Devant la Cour de cassation, Maître Manuela Grévy a rappelé qu’il y avait eu dans les Houillères « au moins 150.000 morts depuis 1945, dont 100.000 imputables aux seules maladies respiratoires. En 2004 encore, il y avait plus de 500 décès par an. Entre 3000 et 4000 fautes inexcusables ont été gagnées contre les Houillères.

En 2013, lorsque 745 mineurs exposés à de multiples cancérogènes avaient engagé cette action aux prud’hommes, il n’y avait parmi eux aucun malade.  Aujourd’hui 41 d’entre eux sont décédés et l’on compte dans cette cohorte 231 maladies professionnelles reconnues dont 113 dues à l’amiante et 90 à la silice !

 (…). Ceux qui sont là aujourd’hui sont des survivants, ils vous demandent de les écouter ». L’avocate a dénonce les « manquements à la sécurité » des Houillères où « le port du masque n’a jamais été obligatoire ». Elle évoque les multiples cancérogènes utilisés : les huiles de houille, la créosote, les huiles de coupe, le formaldéhyde, les rayonnements ionisants, le benzène… « Les mineurs n’avaient qu’un seul et même couteau pour couper les joints en amiante et pour couper leur casse-croûte. En 1981, alors que la réglementation prévoyait entre 0,5 et une fibre par litre, on dénombrait sur les postes de travail entre 1400 et 107 000 fibres par litre. Ce n’est qu’en 2005 que les mineurs ont eu connaissance de ces masures. Il n’y avait aucun masque agréé avant 1996. « 

« La Cour d’appel de Metz a estimé que les Houillères n’avaient jamais failli à leur obligation de sécurité. Elle a balayé l’ensemble des preuves. Elle a considéré que des milliers de condamnations en faute inexcusable de l’employeur ne constituaient pas une preuve de l’exposition individuelle de chaque salarié. Mais les Houillères n’ont jamais démontré qu’elles avaient pris des mesures de protection pour chacun des plaignants. Le port du masque n’a jamais été obligatoire. Le taux de couverture des masques a été de 25% en 1991 et de 37% en 1996.

On nous dira sans doute que ces questions relèvent de la souveraineté des juges du fond, Mais cette appréciation n’est pas sans limites. On ne peut pas dire que ces maladies professionnelles relèvent de la fatalité.

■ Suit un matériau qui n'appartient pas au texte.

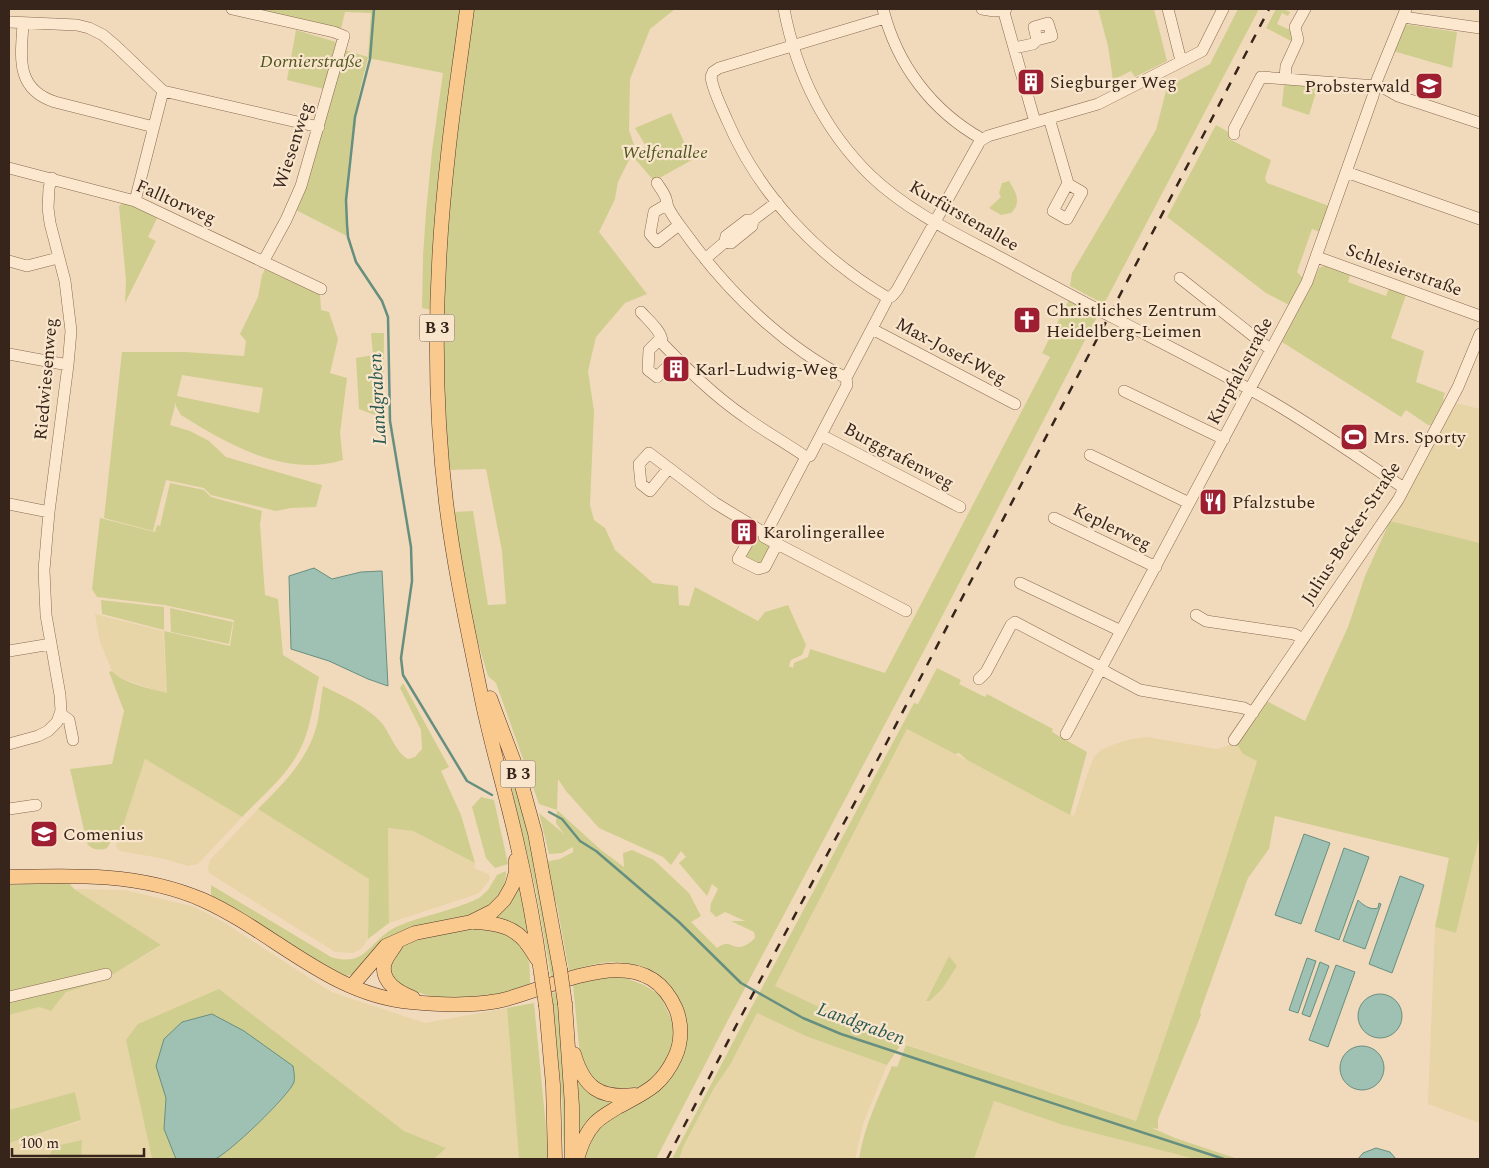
<svg xmlns="http://www.w3.org/2000/svg" width="1489" height="1168" font-family="Spectral,serif">
<style>
.farmland{fill:#e7d4a7;fill-rule:evenodd}
.green{fill:#cfce8e;fill-rule:evenodd}
.water{fill:#9fc1b3;stroke:#678f80}
.lines{fill:none;stroke-linecap:round;stroke-linejoin:round}
.stream{stroke:#678f80;stroke-width:2.5}
.minor-casing{stroke:#896953;stroke-width:12}
.major-casing{stroke:#563829;stroke-width:15}
.minor{stroke:#fce8ce;stroke-width:11}
.major{stroke:#f9c98e;stroke-width:14}
.rail{stroke:#37241a;stroke-width:2.5;stroke-dasharray:9 9;stroke-linecap:butt}
.major-bridge-casing{stroke:#563829;stroke-width:15;stroke-linecap:butt}
.major-bridge{stroke:#f9c98e;stroke-width:14}
.labels{text-anchor:middle;dominant-baseline:central;stroke-width:4.5;stroke-linejoin:round;paint-order:stroke}
.shield{fill:#f8e5cb;stroke:#715e4f;stroke-width:1}
.shield-label{font-size:16px;font-weight:bold;fill:#37241a}
.park-label{font-size:18px;font-style:italic;fill:#4f551f;stroke:#f8e5cb}
.poi-label{font-size:18px;fill:#37241a;stroke:#f8e5cb;text-anchor:start}
.street-label{font-size:18px;fill:#37241a;stroke:#f8e5cb}
.water-label{font-size:19px;font-style:italic;fill:#28584f;stroke:#f8e5cb}
</style>
<rect width="100%" height="100%" fill="#f1dabb"/>
<path class="farmland" d="M1456 403 1480 409V543L1390 521Z
M95 614 163 631 167 694 126 680 116 675 112 671 100 642Z
M907 729 1074 816 1087 775 1094 757 1101 750 1115 744 1131 739 1148 737 1216 749 1227 746 1234 740 1243 754 1257 760 1215 892 1136 1121 902 1043 904 1040 821 1008 775 986ZM949 956 957 966 935 997 930 1001 926 1000Z
M145 759 242 817 198 864 188 866 160 858 120 851 118 849 116 846 119 838Z
M258 809 369 879 368 939 361 949 353 953 335 952 209 873 208 867 210 860Z
M388 828 413 831 475 863 474 868 488 874 490 877 489 881 479 893 471 896 389 923Z
M1480 834V1123L1428 1104 1435 927 1456 933Z
M74 889 125 890 195 907 225 923 331 992 425 1023 507 1008 519 1159H434L446 1148 404 1131 388 1119 126 1040 152 1159H81V1140L55 1146 47 1159H9V1143L81 1121 75 1092 9 1110V1015L39 1007 51 1011 66 992 102 981 161 946Z
M757 1013 808 1037 887 1065 863 1124 855 1159H679L684 1145 714 1088 730 1065Z
M994 1101 1063 1125 1195 1159H974Z"/>
<path class="green" d="M257 9H461L448 94 438 200 431 310 422 308 423 256 426 212 432 151 443 73 368 58C352 116 344 175 347 236L296 210 345 50 368 57 371 13 345 12 341 29Z
M472 9H675L650 29 630 79 629 130 635 148 618 182 615 199 599 232 647 294 625 303 596 337 588 371 594 411 590 505 594 520 605 528 615 550 653 583 678 586 679 605 689 606 695 587 758 621 765 612 788 605 806 645 802 655 791 660 789 666 793 668 794 663 808 657 810 649 885 673 1050 357 1042 353 1069 300 1098 315 936 628 728 1020 656 1159H581C584 1152 587 1141 592 1135 617 1102 657 1108 678 1064 680 1059 683 1055 685 1050 686 1046 686 1040 686 1035 688 994 654 964 614 962 599 962 584 967 569 971L557 906 544 862 560 859 573 852V847L562 853 549 854 539 813 564 834 556 823 557 810 539 804 496 683 488 676 470 616 453 512 473 511 488 605 506 604 502 551 486 469 448 470C443 404 442 336 444 269 447 182 461 95 472 9ZM558 779 566 791 599 828 663 857 671 865 681 851 686 857 679 863 707 896 712 884 718 889 711 903 710 911 716 917 725 912 745 921H731L754 932 755 938C751 942 746 946 740 947 729 947 729 939 717 948L691 922 701 916 689 893 654 860 632 850 623 853 624 867 601 850 557 810Z
M1098 9H1154L1167 61 1135 77 1131 71 1113 80 1108 46Z
M1238 9H1259L1104 304 1070 286 1072 273 1156 130 1167 87 1210 64Z
M1276 9H1284L1290 12 1288 16 1282 13 1277 24 1290 30 1294 40 1293 42 1266 28Z
M1404 24 1457 32 1452 68 1393 51Z
M296 30 336 42 324 89 287 80Z
M1284 84 1318 86 1309 115 1282 106Z
M671 113 692 160 654 181 635 159 646 146 635 128Z
M1216 125 1232 134 1229 139 1271 160 1265 178 1267 183 1329 206 1320 232 1312 229 1297 272 1303 278 1289 305 1266 293 1167 217Z
M1009 181C1016 192 1022 203 1011 213L1001 215 989 208 1001 197 999 193 1002 183Z
M127 201 159 214 148 237 156 241 125 303 126 280 119 206Z
M1324 266 1349 275 1350 276 1348 282 1386 296 1389 288 1406 295 1391 338 1424 351 1416 382 1445 393 1443 398 1444 400 1431 425H1428L1406 410 1401 417 1282 342 1312 285 1319 268Z
M265 269 320 294 321 310 329 312 338 339 330 373 347 378 340 433 343 460C286 478 227 444 181 415L176 406V402L170 425 190 431 209 441 226 457 322 485 316 507 291 508 276 511 211 495 204 488 166 480 153 531 104 518 122 352H185L244 356 246 341 240 334 258 297 262 275ZM182 375 263 388 259 413 177 396Z
M371 333H384L383 418 359 409 356 358 373 355Z
M170 483 204 490 211 497 262 511 260 524 265 595 278 599 283 655 319 677C314 698 312 718 305 738 294 770 265 793 242 817L145 759 119 838 114 836 107 848C100 851 91 850 87 843L70 769 112 764 124 711 109 672 112 671C122 683 152 689 167 693L164 631 230 646 234 620 164 605 97 597 92 589 100 518 155 532 157 525 160 526Z
M1390 521 1480 543V834L1456 933 1435 927 1449 858 1275 816 1269 849 1248 878 1200 1012 1201 1015 1158 1119V1129L1150 1127 1175 1138 1238 1159H1195L1063 1125 994 1101 974 1159H859C864 1126 879 1096 892 1066L897 1067 906 1045 1136 1121 1215 892 1257 761 1243 754 1234 740 1263 699 1305 721 1348 627 1365 576Z
M756 537 772 545 762 564 745 556Z
M101 600 164 607V630L102 614Z
M170 608 233 622 229 644 171 632Z
M937 668 961 680 959 684 985 697 987 694 1053 729 1052 732 1087 752 1070 815 967 760 959 753 955 754 907 729 775 986 821 1008 904 1040 887 1065 808 1037 757 1013 730 1065 714 1088 684 1145 679 1159H672L741 1027 914 703 918 704Z
M403 683 449 767 441 771 461 815 475 863 413 831 388 828 389 923 368 939 369 879 258 809C284 783 310 758 318 720 320 709 321 697 323 686 343 696 364 705 380 721 391 733 394 751 408 759L415 757 422 749 421 730 400 688Z
M510 764 527 820 557 976 551 977 536 891 506 765Z
M481 797 494 800 508 864 495 868 486 858 472 807Z
M506 871C506 923 449 915 414 928 408 930 403 935 399 939 385 951 371 962 357 973L346 976 311 959 219 903 211 894V885L331 957C367 968 368 941 396 927 423 915 453 911 479 898L488 890 497 875Z
M519 877 534 946 489 918Z
M68 882 74 889 161 945 102 981 66 992 51 1011 39 1007 9 1015V885Z
M490 927C498 930 510 933 516 938 531 950 530 970 530 987L475 1000 439 999 399 986 390 976 389 963 397 951 411 940 468 928Z
M949 956 957 966 942 989 930 1001H926Z
M623 977 644 985 660 995 675 1027V1047L667 1065 643 1086 630 1091 597 1085 580 1057 573 985 599 978Z
M219 989 404 1131 446 1148 434 1159H214C230 1149 289 1099 294 1082 295 1078 293 1071 293 1066L244 1031 156 1066 166 1098 164 1129 176 1159H152L126 1040 138 1024Z
M559 992 569 1159H564L562 1101 552 993Z
M534 1003 549 1159H519L507 1008Z
M577 1074 623 1099 577 1148Z
M75 1092 81 1120 9 1143V1110Z
M82 1140 81 1159H47L55 1146Z"/>
<path class="water" d="M314 568 332 579 361 572 382 571 388 686 368 679 329 661 291 649 289 576Z
M1304 834 1330 843 1301 924 1275 915Z
M1344 848 1369 857 1339 940 1315 931Z
M1400 876 1424 885 1392 973 1369 964Z
M1358 900C1362 904 1370 911 1378 908L1379 903 1381 904 1365 949 1343 941Z
M1307 958 1316 961 1298 1013 1289 1010Z
M1320 962 1329 966 1310 1017 1302 1014Z
M1336 965 1355 972 1328 1047 1309 1040Z
M1358 1016a22 22 0 1 1 44 0a22 22 0 1 1-44 0Z
M212 1014 244 1031 293 1066C294 1071 295 1078 294 1082 290 1095 228 1154 215 1159 206 1162 186 1159 176 1159L164 1129 166 1098 156 1066 164 1039 182 1022Z
M1340 1068a22 22 0 1 1 44 0a22 22 0 1 1-44 0Z
M1376 1148 1390 1152 1396 1159H1358L1363 1153Z"/>
<g class="lines">
<path class="stream" d="M374 9 370 59 355 117 346 200 347 224 348 237 356 262 382 301 388 317 390 421 411 547 412 581 401 658 403 675 467 781 492 795
M549 812 562 819 580 841 596 851 679 922 741 983 803 1018 841 1034 917 1059 1224 1159"/>
<defs>
<path id="minor" d="M232 9 334 32 344 36 301 186 286 220 263 262
M784 9C796 72 824 130 871 176 907 210 950 231 994 254 1035 276 1075 298 1116 319 1166 345 1218 371 1267 399 1314 426 1359 458 1404 488
M883 9C897 65 932 111 982 139
M982 9 994 11 1006 9
M1003 9 1035 122
M1168 9 1181 61
M1403 17 1480 28
M885 18 719 68 713 72 711 77C713 91 721 106 727 120 759 195 818 257 888 298
M9 22 77 25 89 28 103 35 116 46 163 91 319 127
M23 24C21 57 15 89 55 102L154 127
M1014 48 1033 44 1037 40 1034 27 1048 23 1052 36 1037 40
M1285 78 1286 66 1298 40 1295 27 1305 9
M1049 118 1068 183 1053 211 1067 219 1082 192 1068 184
M1234 134V129L1261 77 1376 86 1384 88 1398 96 1480 123
M9 168 135 201 321 289
M1346 172 1480 219
M657 183C660 188 665 194 666 199 667 202 667 204 668 207 673 218 682 228 689 238 730 294 784 346 846 378
M135 201 163 91
M666 205 654 212 650 234 657 242 679 225
M725 242 731 243 752 226 753 220
M1317 257 1480 316
M705 259 725 242 726 236 747 220H753L777 202
M9 261 27 266 58 258
M1180 278 1271 350
M641 312C648 320 663 332 662 343
M872 329 1015 404
M9 354 68 365
M676 358 657 377 648 370 649 350 659 340C686 368 713 395 745 417 764 431 786 443 806 457
M1124 391 1224 439
M821 435 960 507
M1090 455 1189 503
M668 469 650 491 641 484 639 464 649 453 715 503 766 534
M9 504 49 512
M1054 518 1156 567
M756 528 738 559 758 569 765 567 777 544
M1020 583 1121 631
M906 611 764 537 806 457 810 456 847 385 846 378 888 298 892 296 897 290 980 141 988 136 1098 104 1202 51 1223 9
M1196 615 1206 621 1294 634 1303 639
M9 651 51 644
M979 679 986 672 1011 625 1015 622 1095 664 1108 673 1140 690 1244 708 1253 713
M61 714 69 720 73 740
M1066 734 1307 282 1373 96 1377 80 1406 9
M1234 740 1398 500 1458 387 1480 334
M9 744 38 736 48 731 57 722 61 711 60 695 46 615 44 570 49 512 68 365 71 331 65 281 50 223 48 208 49 188 52 178
M9 809 36 805
M9 997 106 974"/>
<path id="major" d="M467 9C461 57 453 106 448 155 435 270 432 387 446 502 454 567 468 631 481 695 491 745 506 793 517 843 527 886 535 929 541 973
M490 698 519 775 535 833 560 969
M9 877C75 875 141 873 203 900 274 932 330 995 411 1002 440 1005 470 1006 498 1001 552 990 643 933 676 1009 682 1024 682 1042 675 1057 661 1087 645 1092 618 1107 610 1112 602 1116 595 1123 585 1134 581 1146 577 1159
M474 922C495 923 515 926 528 945 531 949 534 954 537 959
M396 944C392 951 385 958 384 966 382 983 400 993 413 998
M354 987 356 981 386 946 415 933 471 922 493 911 504 900 512 886 516 872V860
M565 1004 572 1106V1158
M546 1006 553 1085 555 1159
M574 1054C584 1088 600 1099 635 1095"/>
</defs>
<use href="#minor" class="minor-casing"/>
<use href="#major" class="major-casing"/>
<use href="#minor" class="minor"/>
<use href="#major" class="major"/>
<path class="rail" d="M667 1159 737 1024 887 742 1269 9"/>
<defs>
<path id="major-bridge" d="M560 969 565 1004
M541 973 546 1006"/>
</defs>
<use href="#major-bridge" class="major-bridge-casing"/>
<use href="#major-bridge" class="major-bridge"/>
</g>
<defs>
<symbol id="building-square" viewBox="-11 -11 22 22"><rect x="-9" y="-9" width="18" height="18" rx="4" fill="#9d1f31" stroke="#f8e5cb"/><path d="M-4-6H4V6H1V3H-1V6H-4ZM-2.5-4.3h1.7v1.8h-1.7ZM.8-4.3h1.7v1.8H.8ZM-2.5-1h1.7V.8h-1.7ZM.8-1h1.7V.8H.8Z" fill="#fff"/></symbol>
<symbol id="school-square" viewBox="-11 -11 22 22"><rect x="-9" y="-9" width="18" height="18" rx="4" fill="#9d1f31" stroke="#f8e5cb"/><path d="M0-5L7-2L0 1L-7-2ZM-4 1L0 2.5L4 1V4Q0 6-4 4Z" fill="#fff"/></symbol>
<symbol id="church-square" viewBox="-11 -11 22 22"><rect x="-9" y="-9" width="18" height="18" rx="4" fill="#9d1f31" stroke="#f8e5cb"/><path d="M-1.2-6h2.4v3.5h3.3v2.4h-3.3V6h-2.4V-.1h-3.3v-2.4h3.3Z" fill="#fff"/></symbol>
<symbol id="stadium-square" viewBox="-11 -11 22 22"><rect x="-9" y="-9" width="18" height="18" rx="4" fill="#9d1f31" stroke="#f8e5cb"/><path d="M0-5a6.5 5 0 1 0 0 10a6.5 5 0 1 0 0-10ZM-3.5-1.8h7v3.6h-7Z" fill="#fff"/></symbol>
<symbol id="restaurant-square" viewBox="-11 -11 22 22"><rect x="-9" y="-9" width="18" height="18" rx="4" fill="#9d1f31" stroke="#f8e5cb"/><path d="M-5-6h1v4h1v-4h1v4h1v-4h1v5L-1.5 .5V6h-2V.5L-5-1ZM5-6V6H3V1.5H1.5Q1.5-4 5-6Z" fill="#fff"/></symbol>
</defs>
<g fill-rule="evenodd">
<use href="#building-square" x="1015" y="66" width="32" height="32"/>
<use href="#school-square" x="1413" y="70" width="32" height="32"/>
<use href="#church-square" x="1011" y="304" width="32" height="32"/>
<use href="#building-square" x="660" y="353" width="32" height="32"/>
<use href="#stadium-square" x="1338" y="421" width="32" height="32"/>
<use href="#restaurant-square" x="1197" y="486" width="32" height="32"/>
<use href="#building-square" x="728" y="516" width="32" height="32"/>
<use href="#school-square" x="28" y="818" width="32" height="32"/>
</g>
<g class="labels">
<g class="shield">
<rect x="419.5" y="314.5" width="35" height="27" rx="4"/>
<rect x="500.5" y="760.5" width="35" height="27" rx="4"/>
</g>
<g class="shield-label">
<text x="437" y="328">B 3</text>
<text x="518" y="774">B 3</text>
</g>
<g class="park-label">
<text x="311" y="61">Dornierstraße</text>
<text x="665" y="152">Welfenallee</text>
</g>
<g class="poi-label">
<text x="1050" y="82">Siegburger Weg</text>
<text x="1410" y="86" text-anchor="end">Probsterwald</text>
<text x="1046" y="310">Christliches Zentrum<tspan x="1046" dy="21">Heidelberg-Leimen</tspan></text>
<text x="695" y="369">Karl-Ludwig-Weg</text>
<text x="1373" y="437">Mrs. Sporty</text>
<text x="1232" y="502">Pfalzstube</text>
<text x="763" y="532">Karolingerallee</text>
<text x="63" y="834">Comenius</text>
</g>
<g class="street-label">
<text transform="translate(293 146) rotate(-72)">Wiesenweg</text>
<text transform="translate(176 202) rotate(24)">Falltorweg</text>
<text transform="translate(964 216) rotate(30)">Kurfürstenallee</text>
<text transform="translate(1404 270) rotate(20)">Schlesierstraße</text>
<text transform="translate(951 351) rotate(28)">Max-Josef-Weg</text>
<text transform="translate(1240 371) rotate(-62)">Kurpfalzstraße</text>
<text transform="translate(46 379) rotate(-85)">Riedwiesenweg</text>
<text transform="translate(899 456) rotate(28)">Burggrafenweg</text>
<text transform="translate(1112 527) rotate(26)">Keplerweg</text>
<text transform="translate(1351 533) rotate(-57)">Julius-Becker-Straße</text>
</g>
<g class="water-label">
<text transform="translate(378 399) rotate(-93)">Landgraben</text>
<text transform="translate(861 1024) rotate(20)">Landgraben</text>
</g>
</g>
<rect width="1489" height="1168" fill="none" stroke="#37241a" stroke-width="20"/>
<path d="M12 1148v8h132v-8" fill="none" stroke="#37241a" stroke-width="2.5"/>
<text x="20" y="1148" font-size="15" fill="#37241a" stroke="#f8e5cb" stroke-width="4" paint-order="stroke">100 m</text>
</svg>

Ils sont le résultat d’une organisation du travail et d’une course au rendement, qui sont en contradiction avec l’obligation de sécurité qui incombe à l’employeur. »

 

La position de l’avocate générale

L’avocate générale se prononce pour l’élargissement du préjudice d’anxiété : « rien ne me paraît justifier que la même action, visant à réparer le même préjudice, soit interdite à des travailleurs exposés, dans les mêmes conditions à une autre substance ». Mais elle considère que les éléments de fait (nature de l’exposition, importance des risques pour la santé, réalité de l’anxiété)  relèvent du « pouvoir souverain d’appréciation des juges du fond » et non de la cour de cassation.

Elle juge que les magistrats de la cour d’appel de Metz ont exercé ce pouvoir en concluant à l’absence de violation des obligations de sécurité de l’employeur. 

Elle soutient qu’il n’y a pas lieu de casser leur décision, « même si cet arrêt n’est pas rédigé d’une façon aussi rigoureuse qu’on pourrait le souhaiter ».

Le verdict sera rendu le 11 septembre.

A la même audience étaient plaidés des dossiers de travailleurs exposés à la SNCF de Marseille et à la SNCM, dont l’établissement n’est pas inscrits sur les listes ouvrant droit à la cessation anticipée d’activité « amiante ». L’arrêt de la cour de cassation le 5 avril devrait permettre de prendre en compte leur préjudice d’anxiété.
C’est le cas des cheminots de Marseille et de la SNCM, pour lesquels l’avocate générale prend une position favorable.